Like the work he creates, [dNASAb] is a communicator and a networker, a constant source of engaging energy and visual and conceptual movement. Adjacent to the “pseudonymn” and the “persona” creatively engineered ostensibly to promote the work, lies a real and genuine person, gregarious and true to self. To separate the work from the artist is sometimes possible; yet can the artist be separated from the work? In [dNASAb]’s case, the answer is never. Disney is what Disney does. The honesty of endeavor and self are visible and immediately apparent.
[dNASAb] works in a range of media both two and three-dimensionally. His paintings and drawings are ambitious in scale and complexity of surface, intricate networks of marks recalling the work of contemporary giant Julie Mehretsu yet with the incorporation of more painterly aspects of color and texture, strokes of the brush. On the other hand, the three-dimensional works are his paintings exploded and released from their flat surfaces with an added dimension of time: colored light, fiber optics, moving image, and sound.
[dNASAb]’s IPod Ecosystems are sculptural seductions of energy and light. Fashioned from insulation foam and the recycled, carefully cut bits and lengths of plastic, aluminum, and foam shells of soft drink containers, these precious micro universes are enhanced with light transmitting materials and the small liquid crystal display screens of nestled IPods or ChiPods, intact or manipulated, which transmit an original synthesized video and soundtrack. Fed by an electrical connection, the result is a constant interchange of self-contained energy and luminous color that connects to the sensory receptors of the viewer. This perceived energy is processed by the viewer into a form of cognition providing life to these circuit sustained inanimate objects. Standing within an installation of his work is analogous to the sensory experience of being within a Midwest corn field in late autumn: the rustling of the drying cornstalks, the sound of the breeze, the muted chattering of insects, a call from a red winged black bird, the quality of light.

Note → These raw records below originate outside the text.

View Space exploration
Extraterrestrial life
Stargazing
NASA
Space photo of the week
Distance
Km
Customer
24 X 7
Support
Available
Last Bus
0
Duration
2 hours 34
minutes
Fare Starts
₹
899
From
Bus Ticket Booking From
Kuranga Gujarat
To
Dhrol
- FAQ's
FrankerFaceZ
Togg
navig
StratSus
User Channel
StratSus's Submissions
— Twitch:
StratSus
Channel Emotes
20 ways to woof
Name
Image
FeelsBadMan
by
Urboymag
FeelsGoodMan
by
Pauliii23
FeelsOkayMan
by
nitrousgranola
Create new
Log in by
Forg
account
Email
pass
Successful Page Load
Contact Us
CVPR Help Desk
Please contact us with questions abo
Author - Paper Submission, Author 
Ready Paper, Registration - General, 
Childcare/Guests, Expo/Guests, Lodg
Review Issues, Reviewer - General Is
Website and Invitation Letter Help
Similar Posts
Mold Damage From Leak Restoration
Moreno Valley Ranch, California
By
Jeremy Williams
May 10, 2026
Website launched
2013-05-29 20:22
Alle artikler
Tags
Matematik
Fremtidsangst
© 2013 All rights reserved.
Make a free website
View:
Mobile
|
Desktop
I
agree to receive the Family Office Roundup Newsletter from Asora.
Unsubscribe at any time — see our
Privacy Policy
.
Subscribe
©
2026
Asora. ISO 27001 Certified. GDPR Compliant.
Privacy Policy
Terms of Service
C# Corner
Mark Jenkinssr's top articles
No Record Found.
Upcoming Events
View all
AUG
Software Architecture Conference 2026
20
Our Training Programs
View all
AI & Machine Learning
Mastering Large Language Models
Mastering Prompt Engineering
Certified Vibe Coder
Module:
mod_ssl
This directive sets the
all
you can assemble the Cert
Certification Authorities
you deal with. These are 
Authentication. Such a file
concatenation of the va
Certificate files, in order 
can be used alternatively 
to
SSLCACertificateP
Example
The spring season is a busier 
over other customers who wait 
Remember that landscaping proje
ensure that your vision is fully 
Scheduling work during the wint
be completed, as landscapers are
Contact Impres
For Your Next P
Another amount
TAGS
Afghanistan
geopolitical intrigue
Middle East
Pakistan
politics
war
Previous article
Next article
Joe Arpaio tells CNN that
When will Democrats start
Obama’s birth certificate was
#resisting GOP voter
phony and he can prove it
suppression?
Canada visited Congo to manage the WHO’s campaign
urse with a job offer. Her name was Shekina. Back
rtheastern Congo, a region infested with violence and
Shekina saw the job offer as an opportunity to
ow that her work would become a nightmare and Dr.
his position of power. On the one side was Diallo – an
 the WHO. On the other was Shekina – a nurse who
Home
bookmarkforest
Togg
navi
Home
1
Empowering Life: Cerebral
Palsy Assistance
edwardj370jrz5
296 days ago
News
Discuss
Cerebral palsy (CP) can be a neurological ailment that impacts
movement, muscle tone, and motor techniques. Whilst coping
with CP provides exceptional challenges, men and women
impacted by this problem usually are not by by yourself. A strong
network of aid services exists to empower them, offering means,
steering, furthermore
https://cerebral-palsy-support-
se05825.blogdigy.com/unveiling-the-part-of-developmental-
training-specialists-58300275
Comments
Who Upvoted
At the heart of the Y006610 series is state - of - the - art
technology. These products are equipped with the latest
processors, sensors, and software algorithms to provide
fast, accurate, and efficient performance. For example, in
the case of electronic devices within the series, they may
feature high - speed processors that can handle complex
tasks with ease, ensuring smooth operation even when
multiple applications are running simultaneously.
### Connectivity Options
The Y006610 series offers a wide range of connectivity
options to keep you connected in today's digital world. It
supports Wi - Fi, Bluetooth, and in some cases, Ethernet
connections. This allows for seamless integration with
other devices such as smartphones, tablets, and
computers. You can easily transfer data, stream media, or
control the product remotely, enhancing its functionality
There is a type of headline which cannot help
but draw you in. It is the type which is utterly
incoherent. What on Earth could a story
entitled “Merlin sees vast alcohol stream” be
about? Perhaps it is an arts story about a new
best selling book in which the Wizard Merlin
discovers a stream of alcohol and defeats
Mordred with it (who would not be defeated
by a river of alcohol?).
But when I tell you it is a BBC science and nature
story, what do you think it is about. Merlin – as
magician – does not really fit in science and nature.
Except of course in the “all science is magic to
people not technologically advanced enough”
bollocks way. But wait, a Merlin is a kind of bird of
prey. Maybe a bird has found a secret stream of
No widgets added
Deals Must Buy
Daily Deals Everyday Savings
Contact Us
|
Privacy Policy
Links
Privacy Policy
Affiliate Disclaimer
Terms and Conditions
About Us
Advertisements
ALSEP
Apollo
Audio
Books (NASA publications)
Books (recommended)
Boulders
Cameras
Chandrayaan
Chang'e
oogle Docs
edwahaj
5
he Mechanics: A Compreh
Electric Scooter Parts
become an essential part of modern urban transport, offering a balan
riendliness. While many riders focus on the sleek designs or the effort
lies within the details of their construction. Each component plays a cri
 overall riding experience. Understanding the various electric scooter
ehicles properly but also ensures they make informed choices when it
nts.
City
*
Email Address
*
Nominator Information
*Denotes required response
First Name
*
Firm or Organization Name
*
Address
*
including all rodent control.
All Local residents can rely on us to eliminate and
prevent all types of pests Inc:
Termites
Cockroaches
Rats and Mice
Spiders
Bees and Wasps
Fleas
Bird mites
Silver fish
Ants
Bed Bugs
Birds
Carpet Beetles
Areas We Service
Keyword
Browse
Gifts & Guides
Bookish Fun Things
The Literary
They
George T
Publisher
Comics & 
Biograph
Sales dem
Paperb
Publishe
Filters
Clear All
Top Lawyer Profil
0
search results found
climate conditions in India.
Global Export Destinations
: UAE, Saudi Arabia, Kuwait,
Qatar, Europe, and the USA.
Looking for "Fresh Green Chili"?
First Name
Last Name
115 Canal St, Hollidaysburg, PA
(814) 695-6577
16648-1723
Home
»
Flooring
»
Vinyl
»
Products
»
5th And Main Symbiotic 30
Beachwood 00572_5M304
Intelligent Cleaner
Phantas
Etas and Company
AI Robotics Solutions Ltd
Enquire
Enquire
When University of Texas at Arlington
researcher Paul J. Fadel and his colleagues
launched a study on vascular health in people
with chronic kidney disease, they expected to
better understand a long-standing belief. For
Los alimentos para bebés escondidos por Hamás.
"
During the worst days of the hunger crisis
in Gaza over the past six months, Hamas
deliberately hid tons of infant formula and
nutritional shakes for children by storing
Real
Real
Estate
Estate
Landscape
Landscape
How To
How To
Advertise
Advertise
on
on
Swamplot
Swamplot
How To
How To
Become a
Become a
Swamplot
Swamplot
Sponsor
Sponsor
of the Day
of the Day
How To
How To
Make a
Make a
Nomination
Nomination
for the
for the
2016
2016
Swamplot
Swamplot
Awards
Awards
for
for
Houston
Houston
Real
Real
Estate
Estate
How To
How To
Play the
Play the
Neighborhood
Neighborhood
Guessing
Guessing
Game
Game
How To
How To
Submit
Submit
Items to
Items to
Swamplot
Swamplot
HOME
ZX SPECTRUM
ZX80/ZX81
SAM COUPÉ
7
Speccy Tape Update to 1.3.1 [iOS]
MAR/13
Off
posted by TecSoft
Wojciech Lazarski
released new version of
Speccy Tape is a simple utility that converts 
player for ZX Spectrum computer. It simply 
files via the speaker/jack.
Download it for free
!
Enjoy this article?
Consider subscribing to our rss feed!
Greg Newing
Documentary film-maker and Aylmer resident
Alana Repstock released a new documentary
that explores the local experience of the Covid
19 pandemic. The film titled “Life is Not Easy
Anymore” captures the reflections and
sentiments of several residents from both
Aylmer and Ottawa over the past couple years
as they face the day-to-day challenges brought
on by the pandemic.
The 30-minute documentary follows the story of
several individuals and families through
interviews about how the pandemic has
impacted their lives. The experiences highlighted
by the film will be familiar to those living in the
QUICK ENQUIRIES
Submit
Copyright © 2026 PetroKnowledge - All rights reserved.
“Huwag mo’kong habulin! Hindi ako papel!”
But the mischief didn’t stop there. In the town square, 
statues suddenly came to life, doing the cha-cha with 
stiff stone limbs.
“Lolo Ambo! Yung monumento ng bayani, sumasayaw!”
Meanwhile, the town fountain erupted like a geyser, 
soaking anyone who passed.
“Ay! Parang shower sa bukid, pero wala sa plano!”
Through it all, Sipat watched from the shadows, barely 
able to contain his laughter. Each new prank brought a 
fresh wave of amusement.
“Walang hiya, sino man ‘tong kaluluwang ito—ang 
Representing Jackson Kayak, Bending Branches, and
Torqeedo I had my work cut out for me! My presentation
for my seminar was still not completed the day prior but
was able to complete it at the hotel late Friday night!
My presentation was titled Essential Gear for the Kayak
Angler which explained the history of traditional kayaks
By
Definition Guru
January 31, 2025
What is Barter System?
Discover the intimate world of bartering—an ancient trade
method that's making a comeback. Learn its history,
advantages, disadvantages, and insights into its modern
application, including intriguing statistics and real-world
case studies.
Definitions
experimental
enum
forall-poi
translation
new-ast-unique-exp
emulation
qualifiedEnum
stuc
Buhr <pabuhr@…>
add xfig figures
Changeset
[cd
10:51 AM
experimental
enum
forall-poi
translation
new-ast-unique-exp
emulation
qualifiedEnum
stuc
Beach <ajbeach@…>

The communication of nature invoked by [dNASAb]’s electronic “life forms” and their unconventional qualities border on the metaphysical, even the spiritual.
[dNASAb]’s art historical influence, Nam June Paik, who exhibited the first television sculpture in 1963 and, as a member of Fluxus, the first artist’s video in 1965, explored the “fetishism” of television: the concept of the household screen that both delivered the electronic surrogate of virtual life as well selected the information and its content and focus to contribute to the formation of an individual and collective consciousness. [dNASAb] references the “fetishism of modern consumers for mobile electronic devices” that extends to the cult of contemporary consumerism in general, as, no longer merely surrogates of life, these devices become a means of self-definition, as does the choice of clothing, tattoos, or hair style and color. Questions about our era of consumerism and the growth of technology, its impact upon the sense of self and place, the role of the corporation and the market place in guiding and, frankly, determining identity are evoked by [dNASAb]’s work. Yet seeing and spending time, discovering the intricacies of structure, is as much a lure, and the appeal of his work.
[dNASAb] = aka Disney: the irony of an unordinary formal beauty combined with contemporary philosophical discourse; our societal ambivalence regarding the role of technology; or as the quote in Disney’s email signature exhorts: “As an American artist, I realize the real enemy is the ‘disneyfication’ of everything”. There is something about [dNASAb]’s work that conjures thoughts of the epic search of the four main characters in “The Wizard of Oz” which ends in their own self-enlightenment, as well as the great paintings of the Counter-Reformation as, in theme, the mystical experience can happen to anyone, anyplace, and in anytime.